▶ [Data provided]
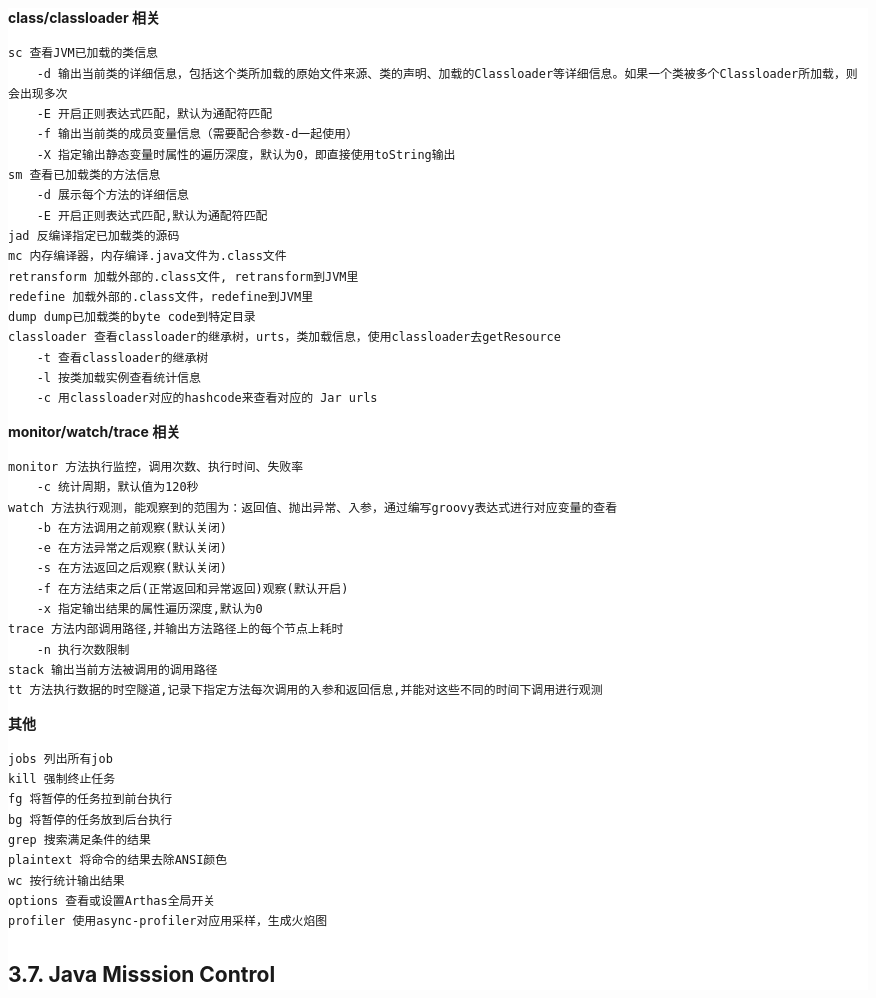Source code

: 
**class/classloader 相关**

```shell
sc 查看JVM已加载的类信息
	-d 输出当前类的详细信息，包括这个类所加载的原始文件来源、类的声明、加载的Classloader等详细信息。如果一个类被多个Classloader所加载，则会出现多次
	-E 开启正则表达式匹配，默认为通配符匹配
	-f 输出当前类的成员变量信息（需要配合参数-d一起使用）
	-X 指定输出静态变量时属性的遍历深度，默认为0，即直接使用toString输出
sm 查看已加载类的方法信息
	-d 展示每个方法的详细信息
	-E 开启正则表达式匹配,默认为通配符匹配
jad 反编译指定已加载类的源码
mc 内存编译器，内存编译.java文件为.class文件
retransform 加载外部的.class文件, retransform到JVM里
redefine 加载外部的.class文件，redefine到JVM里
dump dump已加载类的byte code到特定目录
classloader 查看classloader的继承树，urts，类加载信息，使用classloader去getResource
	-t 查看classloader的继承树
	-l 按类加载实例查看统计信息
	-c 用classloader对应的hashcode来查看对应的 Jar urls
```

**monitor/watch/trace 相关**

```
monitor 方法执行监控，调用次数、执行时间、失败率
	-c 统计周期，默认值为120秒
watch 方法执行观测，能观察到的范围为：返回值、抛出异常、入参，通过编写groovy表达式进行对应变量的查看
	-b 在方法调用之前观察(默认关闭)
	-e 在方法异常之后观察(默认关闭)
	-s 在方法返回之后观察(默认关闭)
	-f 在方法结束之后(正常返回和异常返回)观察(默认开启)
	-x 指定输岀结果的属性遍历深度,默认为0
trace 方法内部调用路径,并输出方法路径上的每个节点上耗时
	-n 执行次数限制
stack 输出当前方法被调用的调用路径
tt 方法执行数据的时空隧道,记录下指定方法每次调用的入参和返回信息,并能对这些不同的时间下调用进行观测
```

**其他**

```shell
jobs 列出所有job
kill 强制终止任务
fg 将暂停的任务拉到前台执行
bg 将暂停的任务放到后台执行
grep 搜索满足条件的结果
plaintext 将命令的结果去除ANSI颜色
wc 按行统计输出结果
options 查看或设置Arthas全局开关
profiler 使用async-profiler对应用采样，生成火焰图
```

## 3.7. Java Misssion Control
...
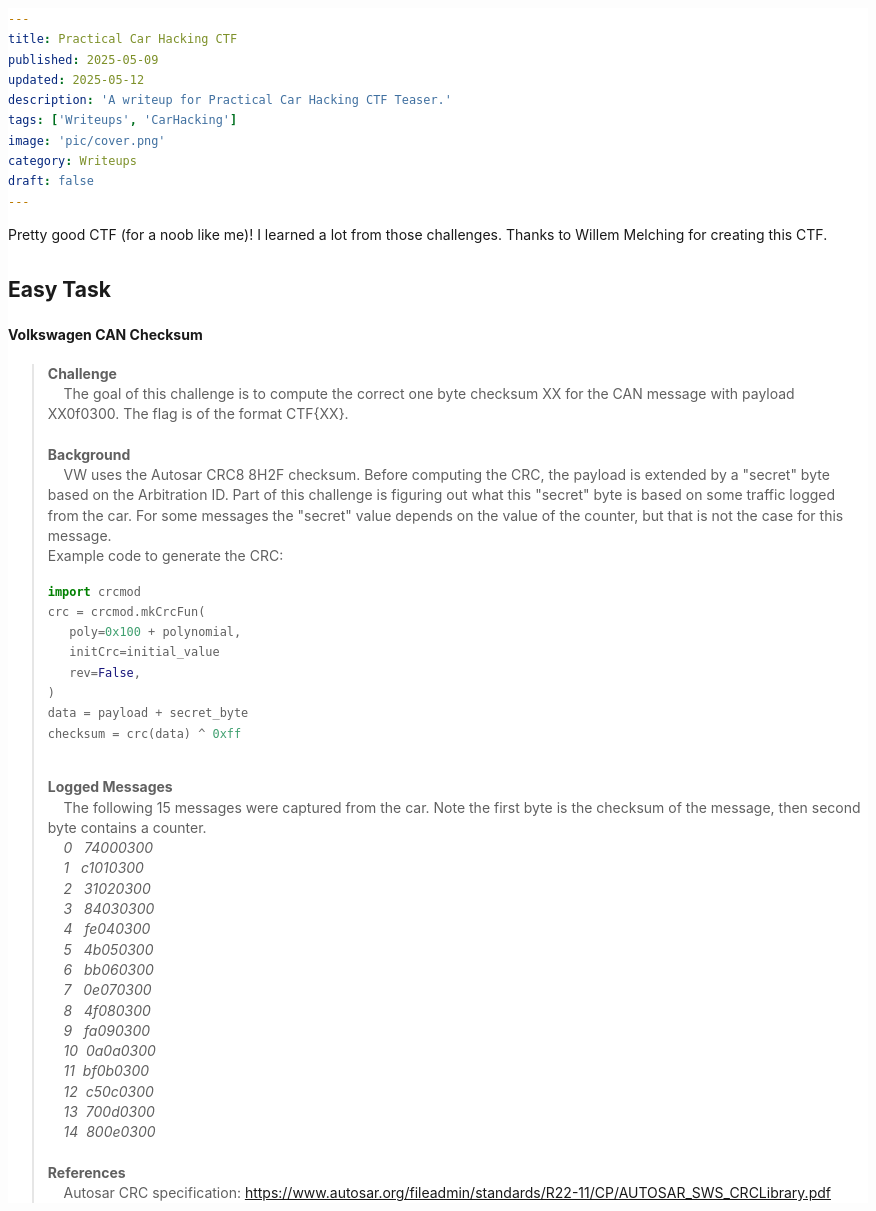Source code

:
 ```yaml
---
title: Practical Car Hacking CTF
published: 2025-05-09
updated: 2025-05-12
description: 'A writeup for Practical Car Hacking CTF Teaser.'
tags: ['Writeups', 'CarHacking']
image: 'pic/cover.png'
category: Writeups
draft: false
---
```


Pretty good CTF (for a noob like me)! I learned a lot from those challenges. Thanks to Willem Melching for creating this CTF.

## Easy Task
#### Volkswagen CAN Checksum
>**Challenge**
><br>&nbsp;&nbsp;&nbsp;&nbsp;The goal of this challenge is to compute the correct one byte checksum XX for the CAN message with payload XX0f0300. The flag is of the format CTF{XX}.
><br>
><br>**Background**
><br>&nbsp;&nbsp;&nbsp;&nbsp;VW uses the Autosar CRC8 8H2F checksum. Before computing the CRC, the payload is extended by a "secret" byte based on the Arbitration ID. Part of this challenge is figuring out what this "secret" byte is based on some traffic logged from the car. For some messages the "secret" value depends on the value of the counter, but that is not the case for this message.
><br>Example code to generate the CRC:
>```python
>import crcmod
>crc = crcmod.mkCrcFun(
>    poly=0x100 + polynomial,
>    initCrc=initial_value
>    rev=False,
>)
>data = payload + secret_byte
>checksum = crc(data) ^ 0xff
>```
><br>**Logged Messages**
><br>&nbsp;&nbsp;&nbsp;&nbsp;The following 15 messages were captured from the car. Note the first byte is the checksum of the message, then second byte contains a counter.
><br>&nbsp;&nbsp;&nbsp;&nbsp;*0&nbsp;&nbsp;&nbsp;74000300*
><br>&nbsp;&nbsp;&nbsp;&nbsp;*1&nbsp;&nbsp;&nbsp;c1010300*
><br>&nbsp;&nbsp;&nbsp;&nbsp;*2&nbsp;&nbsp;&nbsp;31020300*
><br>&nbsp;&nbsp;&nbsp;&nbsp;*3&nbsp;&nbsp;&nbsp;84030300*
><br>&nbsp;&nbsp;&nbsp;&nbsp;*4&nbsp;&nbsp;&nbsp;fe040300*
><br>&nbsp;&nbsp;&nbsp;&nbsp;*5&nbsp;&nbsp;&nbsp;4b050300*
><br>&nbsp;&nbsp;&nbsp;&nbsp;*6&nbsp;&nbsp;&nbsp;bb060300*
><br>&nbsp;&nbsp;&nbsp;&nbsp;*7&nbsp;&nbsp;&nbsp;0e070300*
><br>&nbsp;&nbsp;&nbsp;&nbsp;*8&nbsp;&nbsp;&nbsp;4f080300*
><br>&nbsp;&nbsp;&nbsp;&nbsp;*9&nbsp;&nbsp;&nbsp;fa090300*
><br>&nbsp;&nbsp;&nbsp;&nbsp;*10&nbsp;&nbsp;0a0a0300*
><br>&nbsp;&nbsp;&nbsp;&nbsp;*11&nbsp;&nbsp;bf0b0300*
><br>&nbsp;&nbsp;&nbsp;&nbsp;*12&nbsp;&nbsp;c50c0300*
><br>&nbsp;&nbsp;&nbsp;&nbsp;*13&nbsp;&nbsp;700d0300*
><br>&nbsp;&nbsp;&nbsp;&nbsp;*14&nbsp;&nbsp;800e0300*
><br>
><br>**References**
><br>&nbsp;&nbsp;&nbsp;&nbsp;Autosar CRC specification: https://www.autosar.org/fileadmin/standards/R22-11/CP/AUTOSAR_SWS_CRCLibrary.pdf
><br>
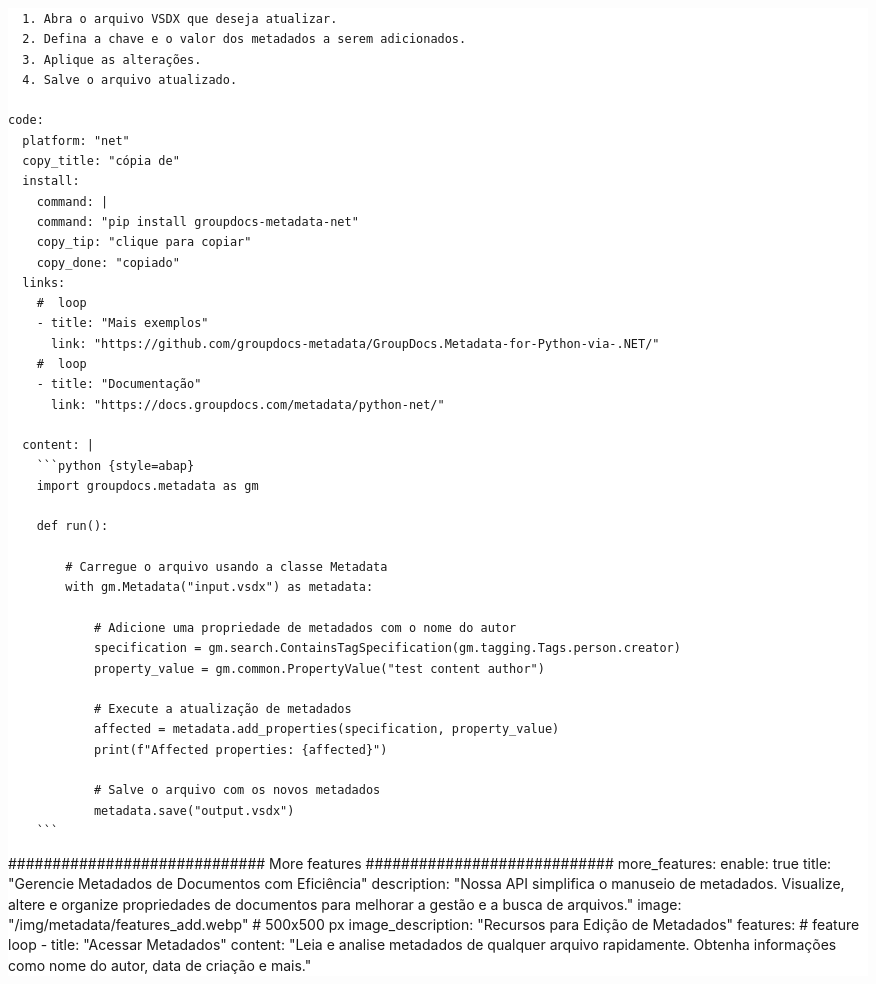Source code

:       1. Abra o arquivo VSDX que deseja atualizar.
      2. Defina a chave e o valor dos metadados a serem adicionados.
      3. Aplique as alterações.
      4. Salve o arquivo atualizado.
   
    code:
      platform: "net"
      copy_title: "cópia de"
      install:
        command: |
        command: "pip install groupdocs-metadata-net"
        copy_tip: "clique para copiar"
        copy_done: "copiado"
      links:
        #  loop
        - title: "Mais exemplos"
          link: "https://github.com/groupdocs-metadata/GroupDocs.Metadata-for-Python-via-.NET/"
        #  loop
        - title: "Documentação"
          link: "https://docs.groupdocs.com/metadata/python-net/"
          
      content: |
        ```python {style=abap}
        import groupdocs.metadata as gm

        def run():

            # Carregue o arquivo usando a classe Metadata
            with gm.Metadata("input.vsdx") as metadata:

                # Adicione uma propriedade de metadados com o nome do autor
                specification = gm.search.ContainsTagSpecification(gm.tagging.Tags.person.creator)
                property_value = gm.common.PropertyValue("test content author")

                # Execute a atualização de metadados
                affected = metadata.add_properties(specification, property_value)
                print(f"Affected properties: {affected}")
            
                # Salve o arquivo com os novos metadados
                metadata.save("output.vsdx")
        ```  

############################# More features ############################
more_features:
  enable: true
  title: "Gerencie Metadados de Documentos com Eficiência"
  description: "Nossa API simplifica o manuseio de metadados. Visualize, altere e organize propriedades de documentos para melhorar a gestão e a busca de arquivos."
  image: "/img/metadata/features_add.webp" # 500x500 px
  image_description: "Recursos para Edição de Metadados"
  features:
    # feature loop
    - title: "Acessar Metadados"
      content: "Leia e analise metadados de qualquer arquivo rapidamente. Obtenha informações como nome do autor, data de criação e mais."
---
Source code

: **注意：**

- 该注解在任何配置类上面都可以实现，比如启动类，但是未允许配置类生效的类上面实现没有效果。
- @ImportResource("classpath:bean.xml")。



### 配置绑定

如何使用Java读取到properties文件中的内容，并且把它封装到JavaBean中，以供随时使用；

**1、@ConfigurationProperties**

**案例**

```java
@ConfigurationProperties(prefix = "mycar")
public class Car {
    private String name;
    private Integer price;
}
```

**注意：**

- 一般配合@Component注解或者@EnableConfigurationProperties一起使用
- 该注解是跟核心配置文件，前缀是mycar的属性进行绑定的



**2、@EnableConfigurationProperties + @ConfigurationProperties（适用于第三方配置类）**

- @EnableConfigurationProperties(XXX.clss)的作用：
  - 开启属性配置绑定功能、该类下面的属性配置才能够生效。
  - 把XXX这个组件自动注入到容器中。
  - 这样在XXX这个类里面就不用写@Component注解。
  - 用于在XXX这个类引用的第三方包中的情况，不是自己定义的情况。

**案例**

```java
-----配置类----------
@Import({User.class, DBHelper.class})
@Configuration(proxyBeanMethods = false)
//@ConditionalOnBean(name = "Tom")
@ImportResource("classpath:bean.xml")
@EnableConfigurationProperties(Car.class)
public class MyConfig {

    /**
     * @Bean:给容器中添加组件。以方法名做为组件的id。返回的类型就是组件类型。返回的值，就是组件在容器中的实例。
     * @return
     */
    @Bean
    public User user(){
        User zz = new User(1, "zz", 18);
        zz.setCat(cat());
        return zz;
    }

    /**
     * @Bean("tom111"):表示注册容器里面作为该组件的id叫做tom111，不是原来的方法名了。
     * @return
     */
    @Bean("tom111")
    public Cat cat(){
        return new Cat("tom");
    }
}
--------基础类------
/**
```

▶ [Exercise requirements] Which lines in the records above contain the string "Writeups"? Copy each one.

▶ [Exercise response]
tags: ['Writeups', 'CarHacking']
category: Writeups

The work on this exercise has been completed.